The most famous example is the open letter to the president written last year by the hedge fund manager Leon Cooperman and dissected at length in this week’s New Yorker magazine. In it, Mr. Cooperman blames Mr. Obama (and his “minions”) for “setting the tenor of the rancorous debate now roiling us that smacks of what so many have characterized as ‘class warfare.’ ” This is serious, this roiling and this tenor-setting, but it is not the only damage the president’s words have done. The “divisive, polarizing tone of your rhetoric is cleaving a widening gulf,” Mr. Cooperman continued, “between the downtrodden and those best positioned to help them” — meaning, apparently, hedge fund managers like himself.
Other princelings who have made noteworthy contributions to the genre include Ted Leonsis, the owner of several Washington sports teams, who feels that “anyone who has achieved success in terms of rank or fiscal success is being cast as a bad guy in a black hat,” and the casino magnate Steve Wynn, who griped in a famous conference call that the president “keeps making speeches about redistribution.” He said, “We haven’t heard that kind of talk except from pure socialists.”
Reports have even reached us, via The Wall Street Journal, of a tragic incident last year on the streets of New York in which an unnamed “panhandler” rejected a handout with a spiteful, “You Wall Street fat cats!” Thankfully, the man at whom this imprecation was directed, the chief executive of a venture capital firm, knew whom to blame: President Obama, whose “incendiary message has now reached the streets.”
Nobody likes to be criticized, but one would expect captains of industry, Darwinian tough guys that they are, to have thicker skins. Were Mr. Obama a true incendiary, he might have found a way on Wednesday to mention his opponent’s millions; his work for Bain Capital; or his dismissal, captured on video, of those layabouts who make up 47 percent of the country. Mr. Obama called for ending the tax break for corporate jets, sure, but that’s about it.
In the broad scheme of things, these are excellent times to be a billionaire. Labor is powerless.
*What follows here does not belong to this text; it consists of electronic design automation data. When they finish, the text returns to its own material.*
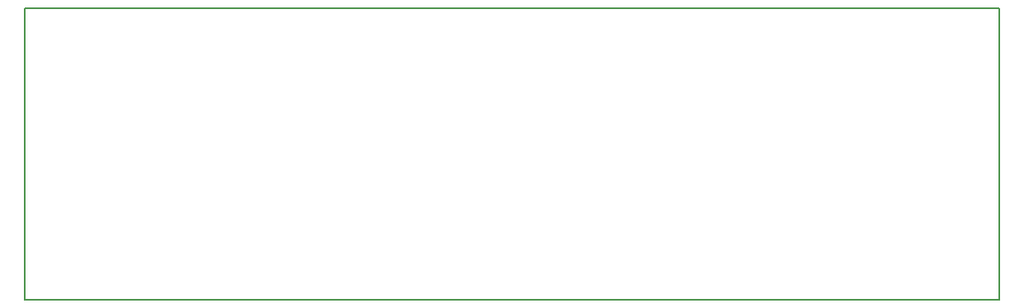
<source format=gbr>
G04 #@! TF.FileFunction,Profile,NP*
%FSLAX46Y46*%
G04 Gerber Fmt 4.6, Leading zero omitted, Abs format (unit mm)*
G04 Created by KiCad (PCBNEW 4.0.3-stable) date 09/13/16 09:56:40*
%MOMM*%
%LPD*%
G01*
G04 APERTURE LIST*
%ADD10C,0.100000*%
%ADD11C,0.150000*%
G04 APERTURE END LIST*
D10*
D11*
X100000000Y0D02*
X0Y0D01*
X100000000Y-30000000D02*
X100000000Y0D01*
X0Y-30000000D02*
X100000000Y-30000000D01*
X0Y0D02*
X0Y-30000000D01*
M02*

</source>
Taxes are low. The banks that survived the crisis are bigger than ever. So why do the well-to-do whine so? Why do they wring their hands?
For one thing, their criticisms reveal a contemptuous view of their fellow citizens. That all the books and articles on the financial crisis and the recession might have had an effect — that people might see the economic downturn as a reflection on the individuals who were, a few years back, lionized as the economy’s leaders — is inconceivable to the class-war complainers. The public’s attitude, they seem to believe, can have arisen only as a result of propagandizing by Mr. Obama. No American would ever stop respecting his betters unless he was brainwashed into it.
It is also a play for legitimacy. In good times, the very rich compare themselves to the Almighty; in hard times they convince themselves that Huey P. Long lurks just around the corner. History, they fear, will repeat its most sordid chapters unless it is stopped right now, and that’s why they act as if a few mean words wound as hurtfully as any program of, say, antitrust enforcement.
They whine because whining works. One only wishes that if he wins a second term, Barack Obama will give them something to really cry about.